The helicopter, owned and operated by Smoky Mountain Helicopter, was on what's called the "Pigeon Forge tour" on Monday when it crashed into a ridge behind the Tanger Outlet Malls and caught fire, according to National Transportation Safety Board (NTSB) senior investigator Luke Schiada.
The tour was about 60 percent complete when the aircraft went down.
All five people on board were killed. The pilot was Jason Dahl, 38, of Sevierville, who had more than 1,300 hours of flight experience, according to his logs, which were examined by the NTSB. He had flown more than 870 hours in the Bell 206L helicopter, which was the model of aircraft that crashed.
His passengers were Johna Morvant, from Kodak, her two children, Peyton and Parker Rasmussen from Huntersville, North Carolina, and Peyton's boyfriend, Michael Glenn Mastalez of Prosper, Texas.
The wreckage was taken to a storage facility in Springfield, Tenn., where investigators can do a more detailed analysis in a controlled environment, according to Schiada.
Investigators will continue to work in Sevier County, gathering information on the pilot's experience and maintenance records, looking at maintenance logs, interviewing witnesses and other pilots in the area, and reviewing weather conditions.
Earlier on Wednesday, a Tennessee Highway Patrol helicopter flew the same route of the downed helicopter. An FAA inspector on board took aerial photos and gathered other information during that flight.

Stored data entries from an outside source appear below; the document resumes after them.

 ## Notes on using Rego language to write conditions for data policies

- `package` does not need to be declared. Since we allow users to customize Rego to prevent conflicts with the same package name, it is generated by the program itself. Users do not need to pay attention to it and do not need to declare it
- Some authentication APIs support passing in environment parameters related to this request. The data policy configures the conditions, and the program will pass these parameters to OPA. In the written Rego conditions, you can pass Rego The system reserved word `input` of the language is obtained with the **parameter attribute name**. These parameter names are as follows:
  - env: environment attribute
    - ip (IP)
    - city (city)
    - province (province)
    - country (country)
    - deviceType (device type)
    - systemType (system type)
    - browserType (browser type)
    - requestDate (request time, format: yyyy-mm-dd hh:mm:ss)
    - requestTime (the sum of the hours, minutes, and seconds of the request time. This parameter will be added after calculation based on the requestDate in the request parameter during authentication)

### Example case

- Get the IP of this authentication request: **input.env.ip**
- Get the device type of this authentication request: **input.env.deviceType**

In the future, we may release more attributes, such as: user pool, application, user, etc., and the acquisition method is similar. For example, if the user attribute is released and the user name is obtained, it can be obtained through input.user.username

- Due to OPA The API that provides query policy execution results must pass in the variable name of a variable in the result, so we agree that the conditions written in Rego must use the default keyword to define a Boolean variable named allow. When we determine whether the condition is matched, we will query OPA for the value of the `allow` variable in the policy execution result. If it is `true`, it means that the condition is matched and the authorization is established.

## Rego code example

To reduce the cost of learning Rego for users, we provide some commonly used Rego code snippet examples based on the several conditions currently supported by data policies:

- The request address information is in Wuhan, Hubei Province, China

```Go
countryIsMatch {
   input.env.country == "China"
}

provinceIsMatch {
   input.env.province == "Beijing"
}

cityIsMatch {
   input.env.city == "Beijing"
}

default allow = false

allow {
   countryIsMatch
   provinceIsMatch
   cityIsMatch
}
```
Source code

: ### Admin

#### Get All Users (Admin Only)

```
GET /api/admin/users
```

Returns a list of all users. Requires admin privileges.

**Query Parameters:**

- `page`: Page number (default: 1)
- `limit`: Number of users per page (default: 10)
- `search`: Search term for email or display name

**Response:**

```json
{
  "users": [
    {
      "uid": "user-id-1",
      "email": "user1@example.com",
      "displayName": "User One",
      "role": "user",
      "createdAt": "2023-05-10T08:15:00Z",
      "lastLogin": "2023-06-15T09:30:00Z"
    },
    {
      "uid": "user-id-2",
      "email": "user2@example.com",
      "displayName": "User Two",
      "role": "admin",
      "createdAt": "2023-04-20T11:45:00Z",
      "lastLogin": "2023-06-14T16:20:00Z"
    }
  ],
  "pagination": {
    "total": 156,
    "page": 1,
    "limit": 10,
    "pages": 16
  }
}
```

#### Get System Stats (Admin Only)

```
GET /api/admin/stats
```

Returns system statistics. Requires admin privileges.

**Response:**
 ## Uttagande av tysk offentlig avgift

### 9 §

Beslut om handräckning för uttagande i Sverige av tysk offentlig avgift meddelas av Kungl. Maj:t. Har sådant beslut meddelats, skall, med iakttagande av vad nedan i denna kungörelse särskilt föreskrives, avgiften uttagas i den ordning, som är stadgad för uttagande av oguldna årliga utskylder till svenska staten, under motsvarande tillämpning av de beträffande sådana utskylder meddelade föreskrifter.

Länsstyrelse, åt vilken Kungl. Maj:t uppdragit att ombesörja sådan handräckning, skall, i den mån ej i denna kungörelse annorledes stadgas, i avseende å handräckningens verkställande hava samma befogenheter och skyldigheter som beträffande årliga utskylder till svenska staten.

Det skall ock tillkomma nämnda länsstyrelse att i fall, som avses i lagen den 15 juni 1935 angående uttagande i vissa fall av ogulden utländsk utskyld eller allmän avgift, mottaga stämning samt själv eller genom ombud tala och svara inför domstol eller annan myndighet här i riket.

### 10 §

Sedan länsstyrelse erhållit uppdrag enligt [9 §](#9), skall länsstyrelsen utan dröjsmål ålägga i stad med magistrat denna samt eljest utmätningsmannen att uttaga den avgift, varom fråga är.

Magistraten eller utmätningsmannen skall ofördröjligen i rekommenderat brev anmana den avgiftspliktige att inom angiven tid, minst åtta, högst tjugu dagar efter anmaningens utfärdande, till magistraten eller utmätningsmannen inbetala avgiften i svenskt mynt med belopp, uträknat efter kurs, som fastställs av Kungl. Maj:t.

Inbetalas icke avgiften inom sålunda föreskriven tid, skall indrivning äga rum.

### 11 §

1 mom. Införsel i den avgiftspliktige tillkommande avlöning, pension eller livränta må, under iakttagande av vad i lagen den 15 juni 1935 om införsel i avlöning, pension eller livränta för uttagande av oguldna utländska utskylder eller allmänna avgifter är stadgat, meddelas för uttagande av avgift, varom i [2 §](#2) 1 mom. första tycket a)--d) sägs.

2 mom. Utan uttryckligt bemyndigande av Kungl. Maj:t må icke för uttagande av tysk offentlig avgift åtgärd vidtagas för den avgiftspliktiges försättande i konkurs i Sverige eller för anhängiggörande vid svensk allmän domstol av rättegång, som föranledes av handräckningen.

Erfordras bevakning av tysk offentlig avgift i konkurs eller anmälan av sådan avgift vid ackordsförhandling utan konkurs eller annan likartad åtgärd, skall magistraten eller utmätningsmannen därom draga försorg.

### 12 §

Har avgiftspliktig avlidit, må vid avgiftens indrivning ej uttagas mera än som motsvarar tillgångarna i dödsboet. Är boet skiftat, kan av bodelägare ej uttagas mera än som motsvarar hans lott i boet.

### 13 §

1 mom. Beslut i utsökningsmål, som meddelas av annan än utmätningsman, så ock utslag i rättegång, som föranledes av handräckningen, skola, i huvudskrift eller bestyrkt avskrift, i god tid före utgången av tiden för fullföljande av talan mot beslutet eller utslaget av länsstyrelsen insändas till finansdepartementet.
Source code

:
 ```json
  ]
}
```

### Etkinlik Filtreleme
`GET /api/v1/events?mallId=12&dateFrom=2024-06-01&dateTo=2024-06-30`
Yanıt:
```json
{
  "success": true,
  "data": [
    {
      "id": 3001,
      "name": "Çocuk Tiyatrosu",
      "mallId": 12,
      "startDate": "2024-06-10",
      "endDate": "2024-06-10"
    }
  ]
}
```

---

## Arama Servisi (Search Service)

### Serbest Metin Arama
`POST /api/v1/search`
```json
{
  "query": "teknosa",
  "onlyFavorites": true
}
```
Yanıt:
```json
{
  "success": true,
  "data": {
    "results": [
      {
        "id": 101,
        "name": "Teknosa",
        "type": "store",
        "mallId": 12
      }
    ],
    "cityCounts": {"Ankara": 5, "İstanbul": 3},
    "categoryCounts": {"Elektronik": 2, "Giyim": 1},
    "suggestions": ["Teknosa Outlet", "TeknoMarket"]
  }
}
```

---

Schiada said all of the information will be gathered and put into a report that will be forwarded to the NTSB board in Washington, DC. The board will review all of the data and make a determination on the cause of the crash. It could take up to a year for the review to be complete.
There is still no information about how the victims died. The bodies were transported to the medical examiner for that determination. A witness told 10News that a man survived the crash, but he died soon after the witness reached him to try to help.
Smoky Mountain Helicopter has been in business since the mid-1960s. Schiada said they operate two aircraft, one based in Pigeon Forge and one in Cherokee, North Carolina. They employee four full-time pilots and two mechanics in Pigeon Forge.